Items listed in a dataset
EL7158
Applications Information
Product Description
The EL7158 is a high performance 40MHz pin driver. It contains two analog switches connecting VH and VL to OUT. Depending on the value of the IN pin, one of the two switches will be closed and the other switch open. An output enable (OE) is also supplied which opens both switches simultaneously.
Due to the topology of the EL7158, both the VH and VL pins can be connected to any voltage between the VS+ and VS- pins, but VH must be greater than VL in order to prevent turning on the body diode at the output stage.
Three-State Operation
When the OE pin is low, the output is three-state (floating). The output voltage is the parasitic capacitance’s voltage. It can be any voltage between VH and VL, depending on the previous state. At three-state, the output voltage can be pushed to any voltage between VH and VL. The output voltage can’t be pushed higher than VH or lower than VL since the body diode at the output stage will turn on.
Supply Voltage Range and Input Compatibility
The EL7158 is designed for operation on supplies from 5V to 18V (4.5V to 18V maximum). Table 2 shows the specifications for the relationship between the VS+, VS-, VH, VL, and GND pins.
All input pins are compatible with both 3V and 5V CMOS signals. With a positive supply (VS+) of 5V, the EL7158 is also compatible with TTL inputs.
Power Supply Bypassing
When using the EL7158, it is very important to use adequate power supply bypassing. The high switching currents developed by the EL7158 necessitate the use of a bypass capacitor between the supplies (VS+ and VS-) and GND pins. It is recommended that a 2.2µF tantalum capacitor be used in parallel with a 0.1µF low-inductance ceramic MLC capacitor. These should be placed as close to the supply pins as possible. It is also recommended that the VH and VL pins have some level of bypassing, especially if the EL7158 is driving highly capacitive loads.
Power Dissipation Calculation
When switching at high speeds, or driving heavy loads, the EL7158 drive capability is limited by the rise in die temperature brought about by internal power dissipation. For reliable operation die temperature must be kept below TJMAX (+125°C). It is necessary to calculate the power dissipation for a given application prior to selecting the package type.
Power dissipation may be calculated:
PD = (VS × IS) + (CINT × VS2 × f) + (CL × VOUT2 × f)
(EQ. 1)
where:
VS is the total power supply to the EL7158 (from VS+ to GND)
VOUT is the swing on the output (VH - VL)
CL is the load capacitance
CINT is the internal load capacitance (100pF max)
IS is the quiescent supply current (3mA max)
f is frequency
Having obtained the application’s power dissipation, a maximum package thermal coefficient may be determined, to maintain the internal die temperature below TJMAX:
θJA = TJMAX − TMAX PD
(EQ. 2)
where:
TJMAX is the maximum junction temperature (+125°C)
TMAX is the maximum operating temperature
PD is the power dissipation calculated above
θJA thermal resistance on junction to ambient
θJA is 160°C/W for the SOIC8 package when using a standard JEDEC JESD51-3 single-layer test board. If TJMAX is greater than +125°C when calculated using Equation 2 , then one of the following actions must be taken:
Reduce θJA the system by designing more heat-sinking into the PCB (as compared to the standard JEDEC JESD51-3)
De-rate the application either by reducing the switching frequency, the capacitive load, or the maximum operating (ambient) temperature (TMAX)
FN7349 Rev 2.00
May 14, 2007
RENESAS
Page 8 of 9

§ **EXERCISE DIRECTIONS**: Set down, unchanged, only those lines above that fall between the line with "θJA thermal resistance on junction to ambient" and the line with "θJA is 160°C/W", the two end lines included.

§ **RESPONSE TO THIS EXERCISE**:
θJA thermal resistance on junction to ambient
θJA is 160°C/W for the SOIC8 package when using a standard JEDEC JESD51-3 single-layer test board. If TJMAX is greater than +125°C when calculated using Equation 2 , then one of the following actions must be taken:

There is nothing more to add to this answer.